Hibs Supporters’ Club, Edinburgh ****

Yet the atmosphere is not quite its convivial self; there’s an undertow of menace and unease, as guides in black woolly hats steer us to our places, and into a future where this building has become the Sunnyside Centre, one of the few remaining safe and sociable spaces in an Edinburgh devastated by decades of harsh authoritarian government and nameless catastrophe.

A troubled-looking conjuror tries to entertain us with a trick involving a precious can of fruit; and then, for an hour or so, we’re off around the corners of the room, hearing four beautifully-written monologues of despair, rebellion, and faint, flickering hope, set in a city where the urban landscape remains familiar, but convivial human life is all but dead.

This is the first-ever full production from Edinburgh’s Village Pub Theatre, specialists in readings of tiny ten-minute plays at their base in Leith; and in Caitlin Skinner’s thoughtful production, it makes a moving and memorable piece of site-specific drama, powerfully performed by actors Crawford Logan, Jenny Hulse, Kirstin Murray, John Macaulay and Pierce Reid.
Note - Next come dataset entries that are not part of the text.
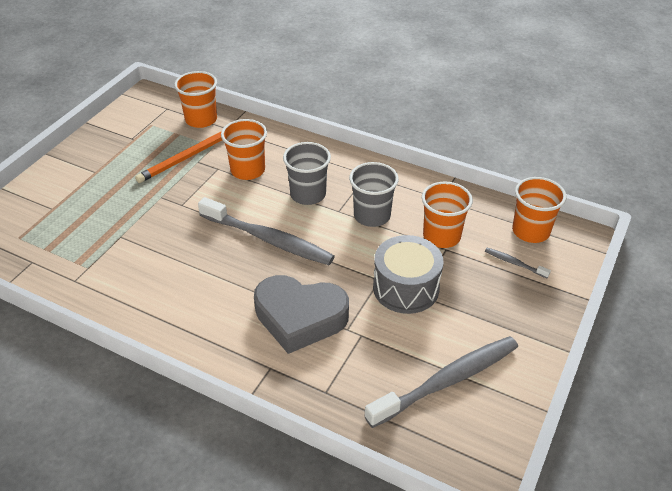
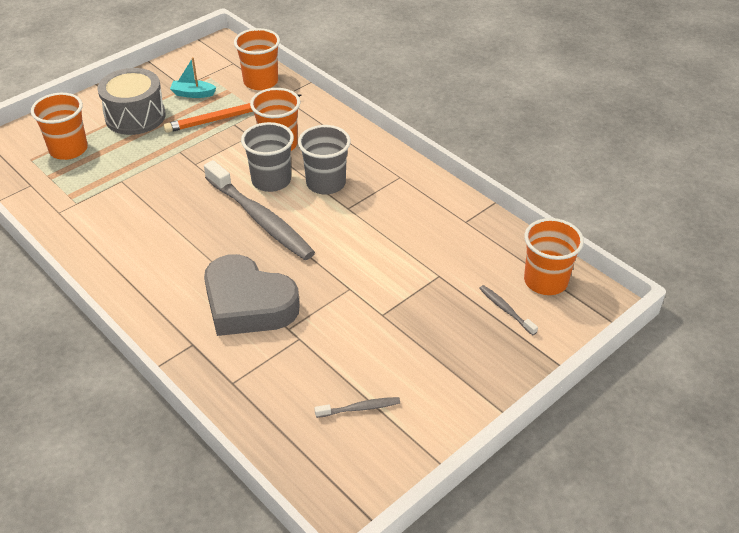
camera: 20 degrees right, 0 degrees up
grey cup [349,162,399,227] -> grey cup moved to [241,122,294,192]
grey toothbrush [364,336,518,428] -> grey toothbrush [314,397,400,418], size x0.43
grey drum [373,235,443,314] -> grey drum moved to [97,68,166,135]
orange cup [422,181,473,248] -> orange cup moved to [31,93,88,160]
none -> turquoise boat [170,57,216,98]

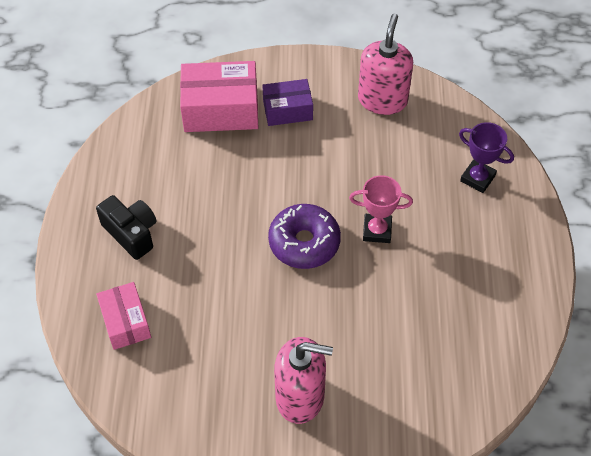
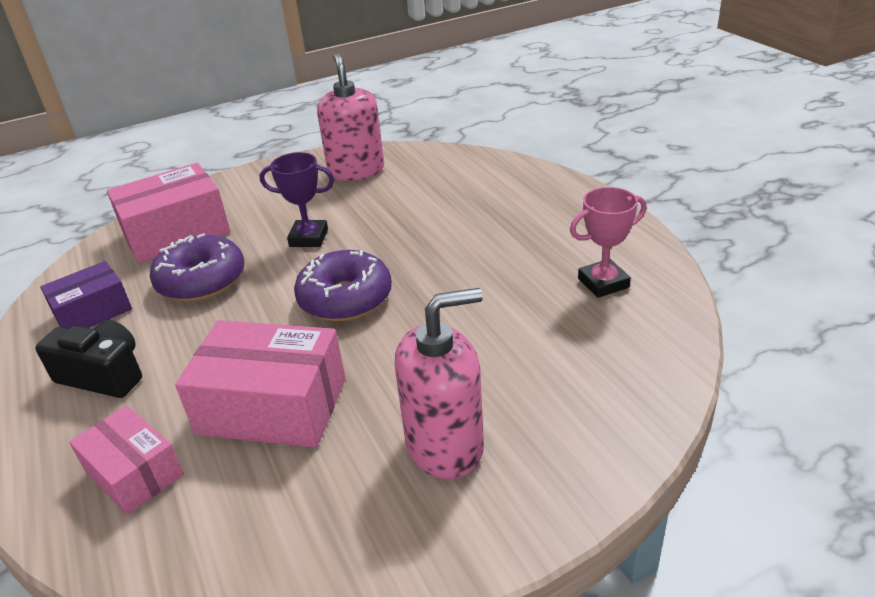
camera: 25 degrees left, 20 degrees down
purple box [262,79,313,126] -> purple box moved to [40,261,132,329]
pink trophy [349,175,413,243] -> pink trophy moved to [570,187,647,298]
purple trophy [459,122,514,193] -> purple trophy moved to [260,152,334,247]
none -> purple donut [150,233,244,302]
none -> pink box [175,320,345,448]

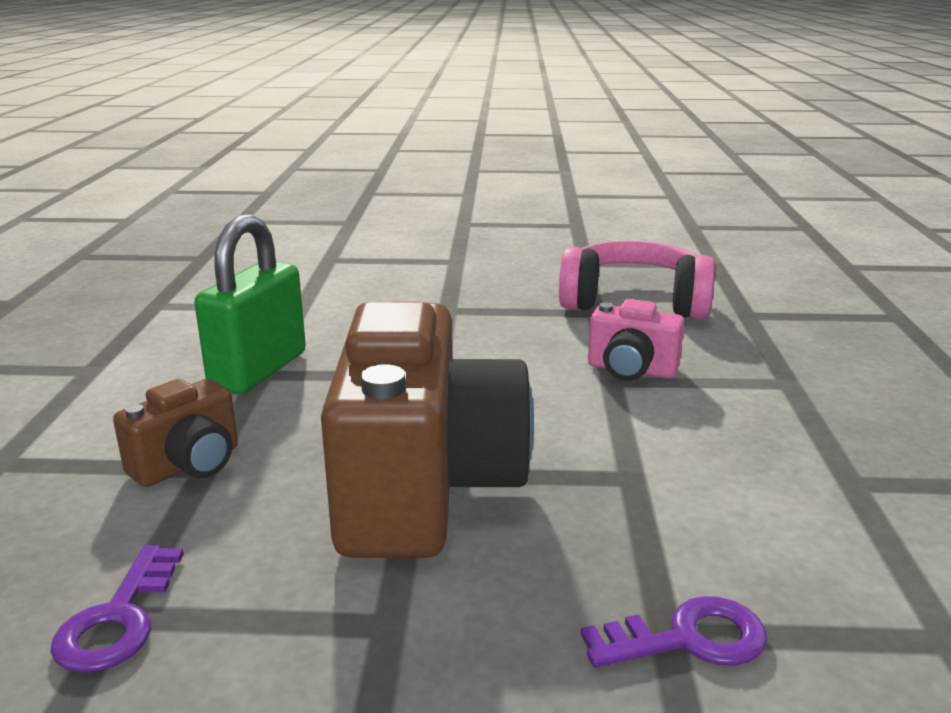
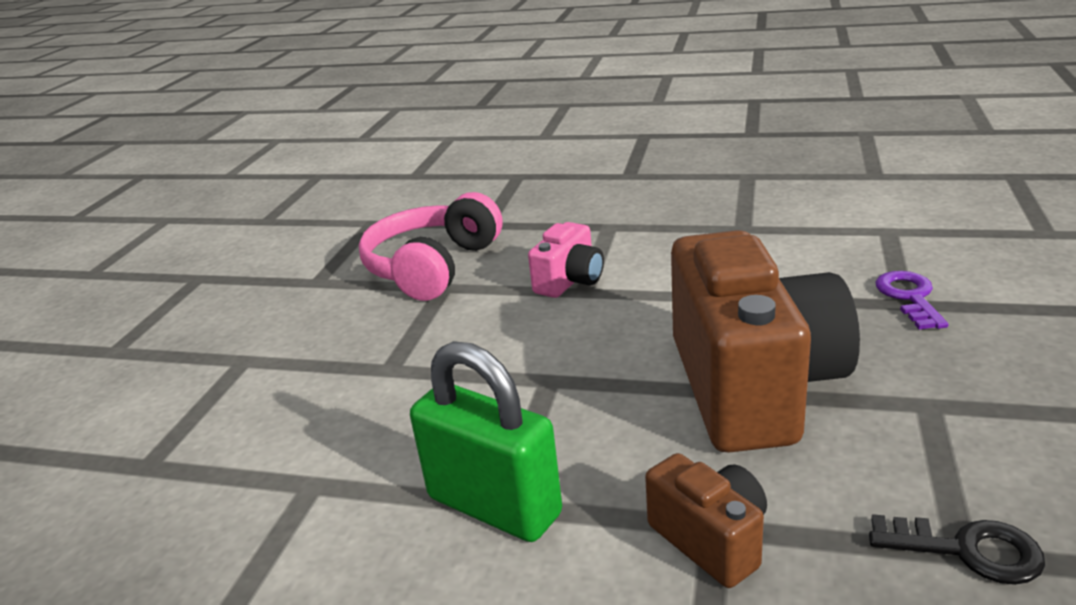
camera: 75 degrees left, 5 degrees up
purple key [51,545,184,673] -> black key [869,514,1045,585]
brown camera [321,302,534,558] -> brown camera turned 75 degrees clockwise [671,230,860,453]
It’s rare to see five writers – James Ley, Tim Barrow, Helen Shutt, Louise E. Knowles and Sophie Good – co-operate to produce themed pieces that work so intensely together. And it’s unique, in my experience, to see that collaborative work linked so closely and passionately to the space where it takes place; or to a vision of that space as it might be, in a future most of us hardly dare imagine.